Fast yet predictable braking manoeuvers for real-time robot control

TL;DR

This work tackles safe, fast braking of robotic arms in shared workspaces by predicting stopping trajectories online. It introduces a modal-space braking framework that decouples the nonlinear dynamics at the braking state via an orthogonal transform $\mathbf{Q}$ so that $\mathbf{M}_Q\ddot{\vq}_Q = \tilde{\vtau}_Q$, and designs braking trajectories in modal space using quintic Bezier curves, with two scaling strategies: conservative (consv) and maximal (opt). A physically-admissible momentum-scaling method guarantees that modal inputs remain feasible in the original space, while preserving simultaneous stopping across joints; online trajectory prediction yields end-effector paths and stopping distances for collision avoidance.

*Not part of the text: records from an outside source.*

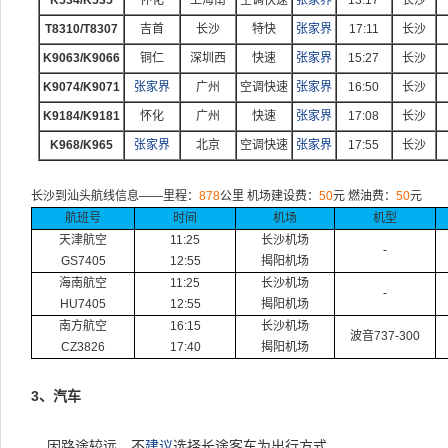
K534/K535
怀化
上海南
空调快速
张家界
13:17
长沙
T8310/T8307
吉首
长沙
特快
张家界
17:11
长沙
K9063/K9066
铜仁
深圳西
快速
张家界
15:27
长沙
K9074/K9071
张家界
广州
空调快速
张家界
16:50
长沙
K9184/K9181
怀化
广州
快速
张家界
17:08
长沙
K968/K965
张家界
北京
空调快速
张家界
17:55
长沙
长沙到汕头航线信息
——
里程：
878
公里
机场建设费：
50
元
燃油费：
50
元
航班号
时间
机场
机型
天津航空
11:25
长沙机场
-
GS7405
12:55
揭阳机场
海南航空
11:25
长沙机场
-
HU7405
12:55
揭阳机场
南方航空
16:15
长沙机场
波音
737-300
CZ3826
17:40
揭阳机场
3
、汽车
因路途较远，不
建议
选择长途客车为出行方式。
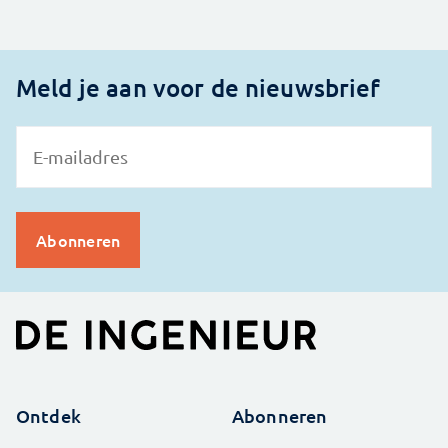
Meld je aan voor de nieuwsbrief
Ontdek
Abonneren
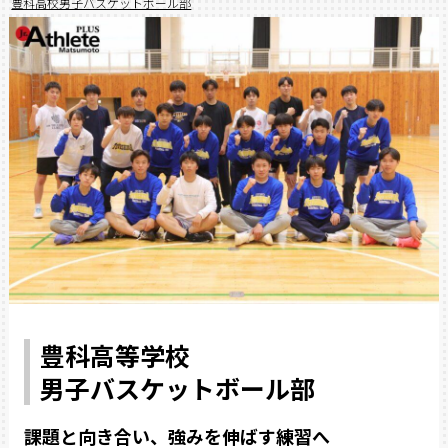
豊科高校男子バスケットボール部
豊科高等学校
男子バスケットボール部
課題と向き合い、強みを伸ばす練習へ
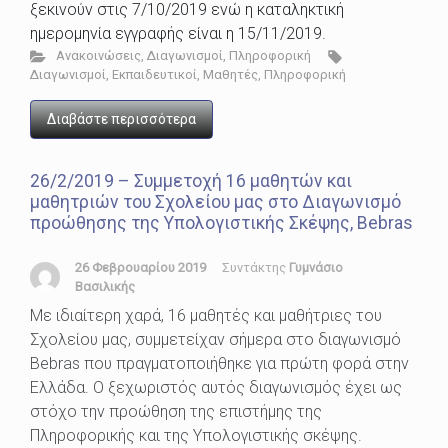
ξεκινούν στις 7/10/2019 ενώ η καταληκτική
ημερομηνία εγγραφής είναι η 15/11/2019.
Ανακοινώσεις
,
Διαγωνισμοί
,
Πληροφορική
Διαγωνισμοί
,
Εκπαιδευτικοί
,
Μαθητές
,
Πληροφορική
Διαβάστε περισσότερα
26/2/2019 – Συμμετοχή 16 μαθητών και
μαθητριών του Σχολείου μας στο Διαγωνισμό
προώθησης της Υπολογιστικής Σκέψης, Bebras
26 Φεβρουαρίου 2019
Συντάκτης
Γυμνάσιο
Βασιλικής
Με ιδιαίτερη χαρά, 16 μαθητές και μαθήτριες του
Σχολείου μας, συμμετείχαν σήμερα στο διαγωνισμό
Bebras που πραγματοποιήθηκε για πρώτη φορά στην
Ελλάδα. Ο ξεχωριστός αυτός διαγωνισμός έχει ως
στόχο την προώθηση της επιστήμης της
Πληροφορικής και της Υπολογιστικής σκέψης.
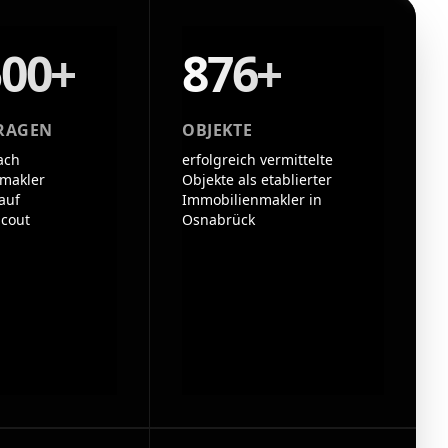
500+
876+
RAGEN
OBJEKTE
ach
erfolgreich vermittelte
makler
Objekte als etablierter
auf
Immobilienmakler in
cout
Osnabrück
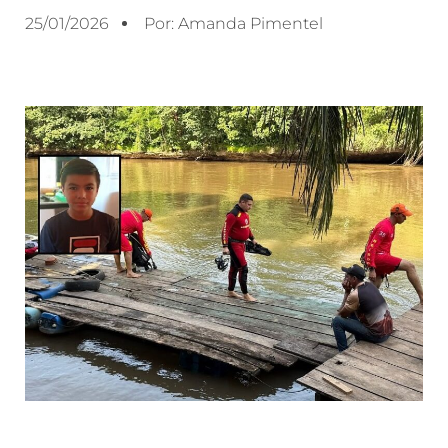
25/01/2026
Por:
Amanda Pimentel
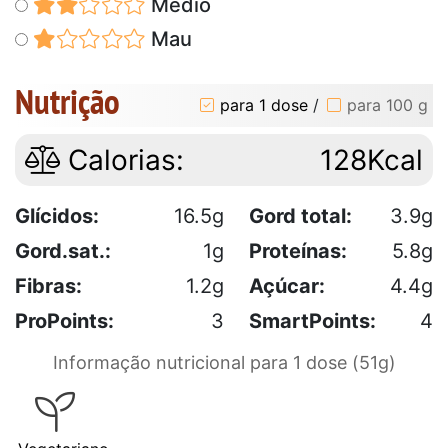
Médio
Mau
Nutrição
para 1 dose
/
para 100 g
Calorias:
128Kcal
Glícidos:
16.5g
Gord total:
3.9g
Gord.sat.:
1g
Proteínas:
5.8g
Fibras:
1.2g
Açúcar:
4.4g
ProPoints:
3
SmartPoints:
4
Informação nutricional para 1 dose (51g)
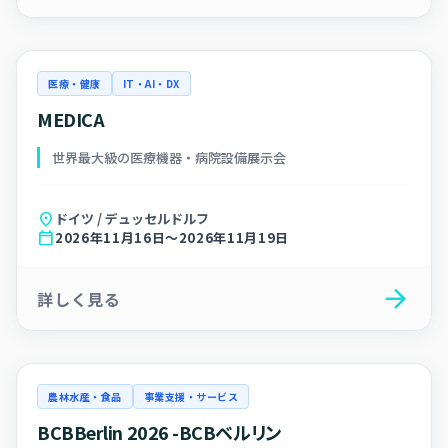
医療・健康
IT・AI・DX
MEDICA
世界最大級の医療機器・病院設備展示会
location_on
ドイツ / デュッセルドルフ
calendar_today
2026年11月16日～2026年11月19日
arrow_forward
詳しく見る
農林水産・食品
事業支援・サービス
BCBBerlin 2026 -BCBベルリン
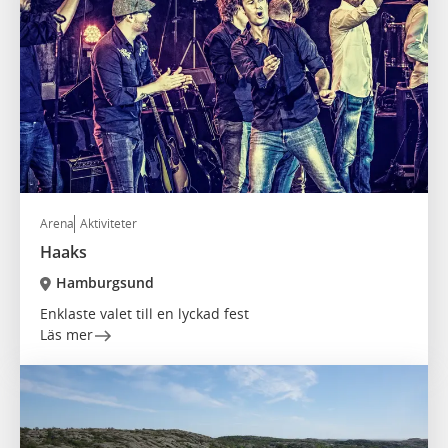
Arena
Aktiviteter
Haaks
Hamburgsund
Enklaste valet till en lyckad fest
Läs mer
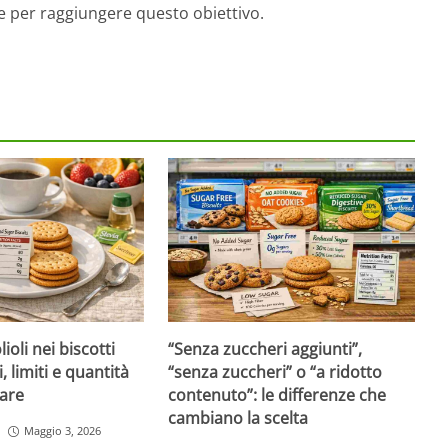
te per raggiungere questo obiettivo.
ioli nei biscotti
“Senza zuccheri aggiunti”,
i, limiti e quantità
“senza zuccheri” o “a ridotto
are
contenuto”: le differenze che
cambiano la scelta
Maggio 3, 2026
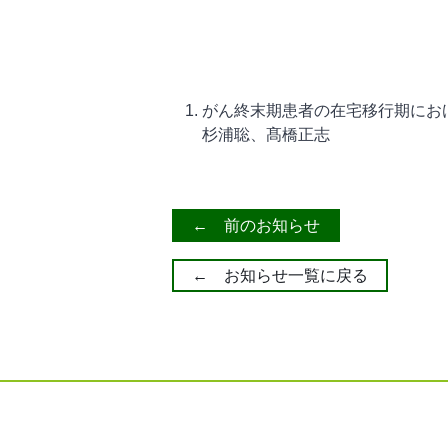
がん終末期患者の在宅移行期にお
杉浦聡、髙橋正志
← 前のお知らせ
← お知らせ一覧に戻る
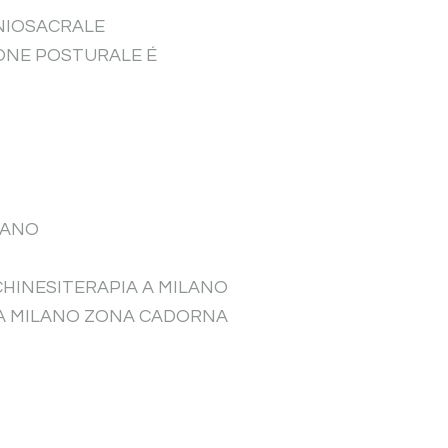
ANIOSACRALE
IONE POSTURALE É
LANO
CHINESITERAPIA A MILANO
 A MILANO ZONA CADORNA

The approach is validated in simulation on a 7-DoF Franka Panda with three active joints, showing smooth, fast braking that respects actuator limits and provides accurate online stopping-distance predictions, and is benchmarked against a nonlinear time-optimal controller. The results demonstrate a real-time capable braking framework that enhances safety in cobot operations and enables actionable online decisions for safe velocity scaling and collision avoidance.

Abstract

This paper proposes a framework for generating fast, smooth and predictable braking manoeuvers for a controlled robot. The proposed framework integrates two approaches to obtain feasible modal limits for designing braking trajectories. The first approach is real-time capable but conservative considering the usage of the available feasible actuator control region, resulting in longer braking times. In contrast, the second approach maximizes the used braking control inputs at the cost of requiring more time to evaluate larger, feasible modal limits via optimization. Both approaches allow for predicting the robot's stopping trajectory online. In addition, we also formulated and solved a constrained, nonlinear final-time minimization problem to find optimal torque inputs. The optimal solutions were used as a benchmark to evaluate the performance of the proposed predictable braking framework. A comparative study was compiled in simulation versus a classical optimal controller on a 7-DoF robot arm with only three moving joints. The results verified the effectiveness of our proposed framework and its integrated approaches in achieving fast robot braking manoeuvers with accurate online predictions of the stopping trajectories and distances under various braking settings.

Figures (9)

• Figure 1: A conceptual pHRI scenario. A robot arm executes its task in a fenceless, shared workspace with human coworkers. Since undesired collisions may occur, the robot must be equipped with controlled stops to be triggered when its current braking distance $\hat{d}_b$ drops below dynamically evaluated distance thresholds. The scalar quantities $\hat{d}_h,\,\hat{d}_{obst.}$ denote the shortest distances to the closest human body parts and obstacles in the robot vicinity, respectively.
• Figure 2: Braking control and prediction architecture.
• Figure 3: Design of braking control in modal space. (a) Intuitive braking torque direction for a mass moving in the modal space (for $n=2$). (b) Feasible control torques in the original space ${\small \tilde{\Omega}}$ and modal space ${\small \tilde{\Omega}_{Q}}$. (c) Corresponding feasible acceleration regions (${\small {\Psi}^a}$ and ${\small {\Psi}^a_{Q}}$) obtained via scaling. The regions ${\small \tilde{\Omega}^{\prime}/{\Psi}^{a\prime}}$ and ${\small \tilde{\Omega}_{Q}^{\prime}/ {\Psi}_{Q}^{a\prime}}$ denote conservative regions, in which torque/acceleration control inputs stay admissible as specified by the physical actuator limits.
• Figure 4: A designed braking curve (left) using a quintic Bezier curve (right), whose anchor points are given by $P_0 \cdots P_5$ and the corner point is denoted $P_\mathrm{trans}$.
• Figure 5: Braking settings for robot joints moving with low (left) and high (right) velocities during different trapezoidal motions. The braking triggering instants $s_i^{\mathrm{X}}$, $i=1,2$ are indicated with purple vertical lines, where the superscript $\mathrm{X} \in \{\mathrm{acc},\mathrm{cruise},\mathrm{dec}\}$ indicates the braking scenario, i.e. ($\mathrm{acc}$) during acceleration, ($\mathrm{cruise}$) during cruise, and ($\mathrm{dec}$) during deceleration.